See what happened here? The glory of God as manifested through these saints was so aurally overwhelming that communication between the pilgrim and the saints became impossible. “For all the thunder” recalls Beatrice’s warning about Semele and the lightning (she was incinerated by Zeus’s thunderbolt). Dante has gotten off light here; he simply could not understand what the contemplatives were shouting in unison. As Beatrice explains at the beginning of the next canto, they were calling out for justice to be delivered to the corrupt pope, bishops, priests and monks.

This is such a rich set of imagery because the contemplatives are generally understood to be committed to silence. The spiritual lesson for us is that we should not mistake silence for a lack of activity. Spiritual realities are not always apparent, and in fact are usually hidden from our eyes. Even those who have given themselves over to prayer, contemplation, and a life of apparent tranquility can be doing tremendous work. Still waters, as they say, run deep, and their currents can be extraordinarily potent on a culture beyond the cloister. By seeming to be disconnected from the life of the world, contemplatives may in fact be thoroughly engaged with it. No contemplative exemplifies this more perfectly than St. Benedict of Nursia, the founder of Western monasticism, whom Dante will meet in the next canto.

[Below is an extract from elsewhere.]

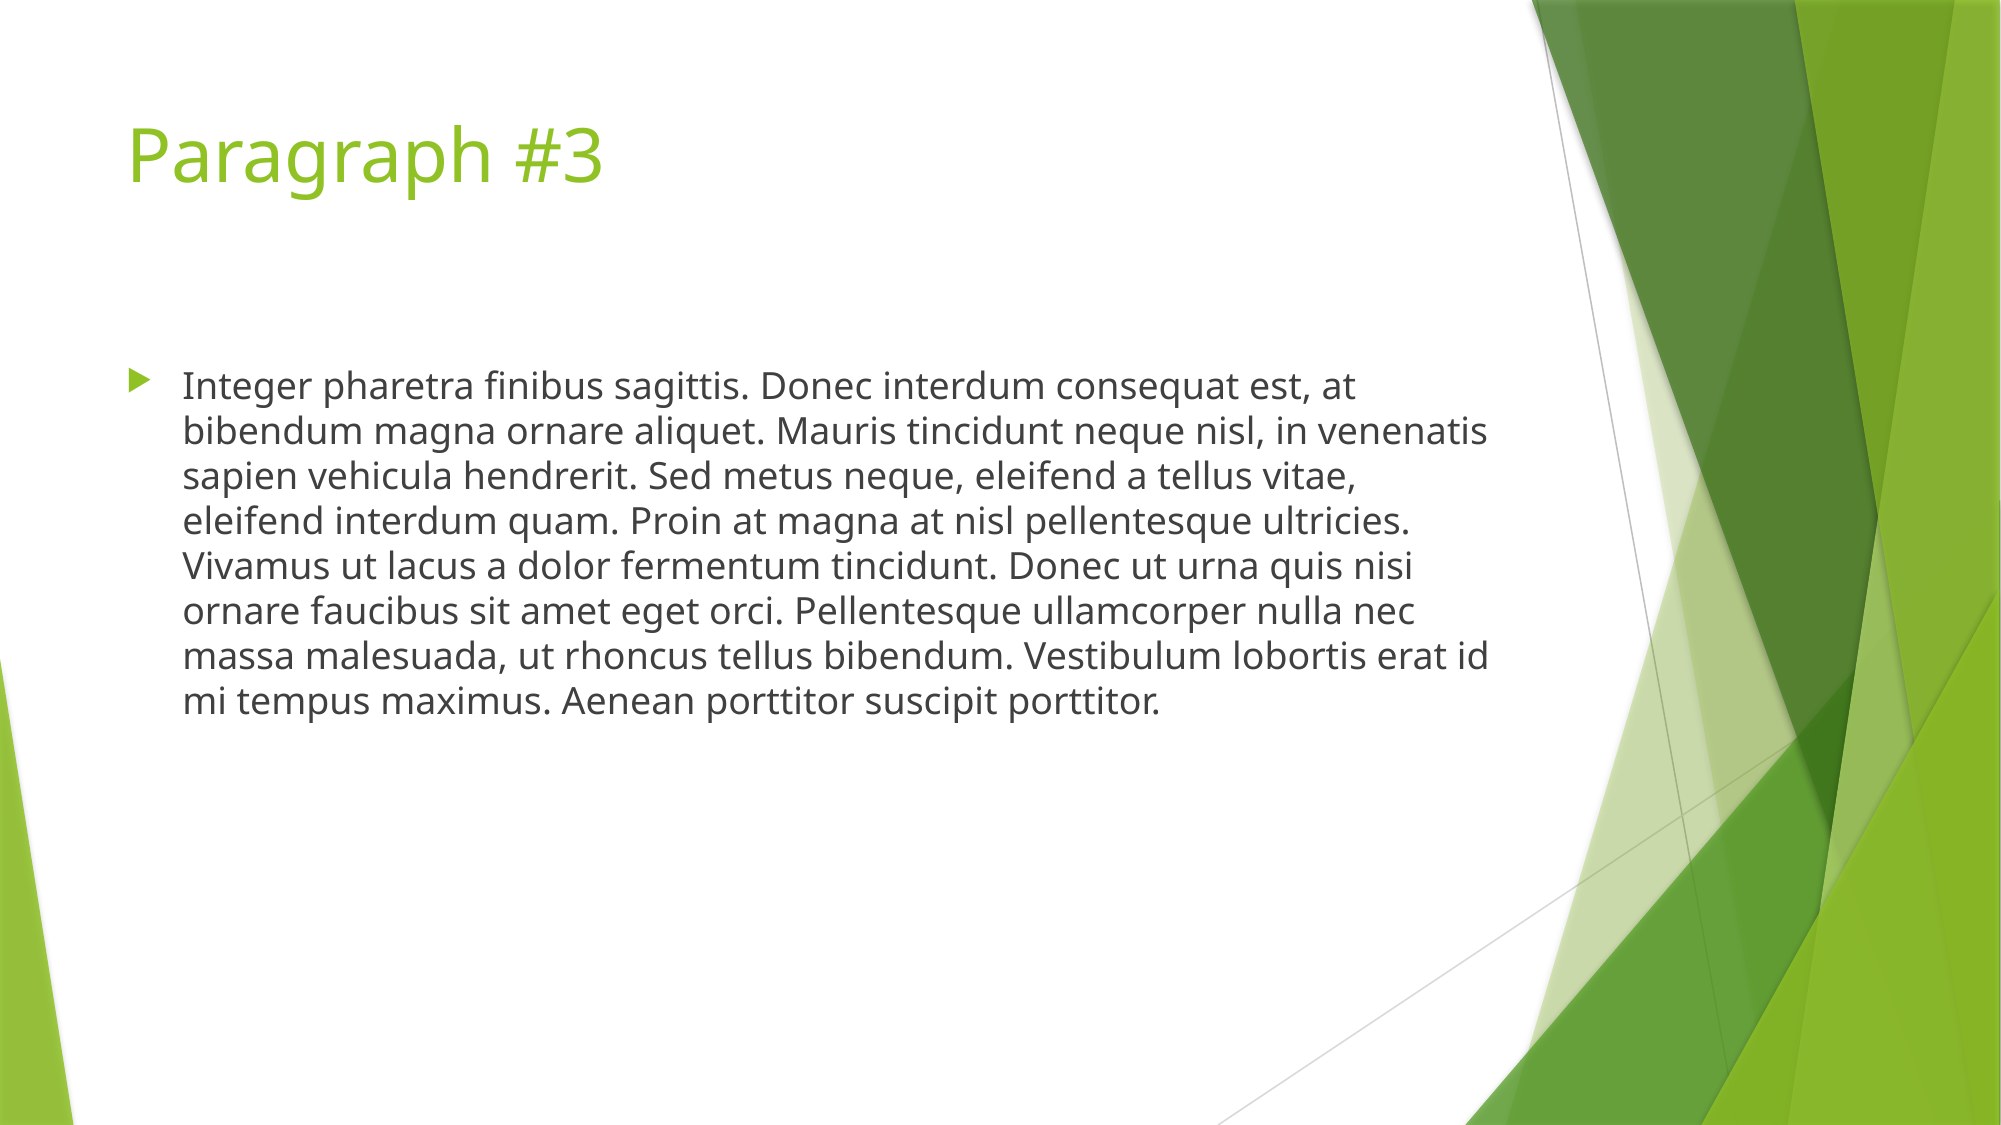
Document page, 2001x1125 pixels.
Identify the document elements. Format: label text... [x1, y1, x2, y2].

list Integer pharetra finibus sagittis. Donec interdum consequat est, at bibendum magna ornare aliquet. Mauris tincidunt neque nisl, in venenatis sapien vehicula hendrerit. Sed metus neque, eleifend a tellus vitae, eleifend interdum quam. Proin at magna at nisl pellentesque ultricies. Vivamus ut lacus a dolor fermentum tincidunt. Donec ut urna quis nisi ornare faucibus sit amet eget orci. Pellentesque ullamcorper nulla nec massa malesuada, ut rhoncus tellus bibendum. Vestibulum lobortis erat id mi tempus maximus. Aenean porttitor suscipit porttitor. [111, 354, 1522, 992]
title Paragraph #3 [111, 99, 1522, 317]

So, we must keep in mind as we deal with frustration at what seems to us like our own lack of spiritual progress, that we may, in fact, be making real gains, despite our weakness and poverty. And we may be proceeding exactly as fast and as far as we can, given our spiritual state. I suggested this to my priest, who said yes, this is true. In the same way, however, it’s also true that we often cannot perceive the depths of spiritual corruption of our own hearts, because that too would be unbearable. God’s mercy to us consists in part of keeping us shielded to a certain degree from our actual condition, because, so to speak, the shock of it might kill us.

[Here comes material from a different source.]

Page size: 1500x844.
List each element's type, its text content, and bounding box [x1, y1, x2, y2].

Reading this canto, I think of how I sought to know everything I could about the same kind of clerical scandal that St. Peter Damian fought so hard against … and I got my wish. I didn’t seek that knowledge out because of curiosity. I sought it to join the fight against it. To do good. But I was not spiritually prepared for it, and it very nearly destroyed my faith. As I’ve said many times before, if I had spent all the years prior to that in prayer, study, and contemplation instead of busying myself with Church politics, and thinking that marked me as an engaged Christian, I would have been much better prepared to face the true spiritual darkness within the Church, and to combat it. That’s a mistake that God willing, I won’t make again. One who rushes into battle without training and conditioning, and without a sure knowledge of his own limitations, is a fool. A brave fool, perhaps, and certainly an ardent fool. But a fool.

If it’s true that you shouldn’t ask questions that are unanswerable, it’s also the case that you shouldn’t ask questions the answers to which you’re not prepared to hear. Likewise, you shouldn’t seek to see things, the unveiled reality of which could turn you to stone.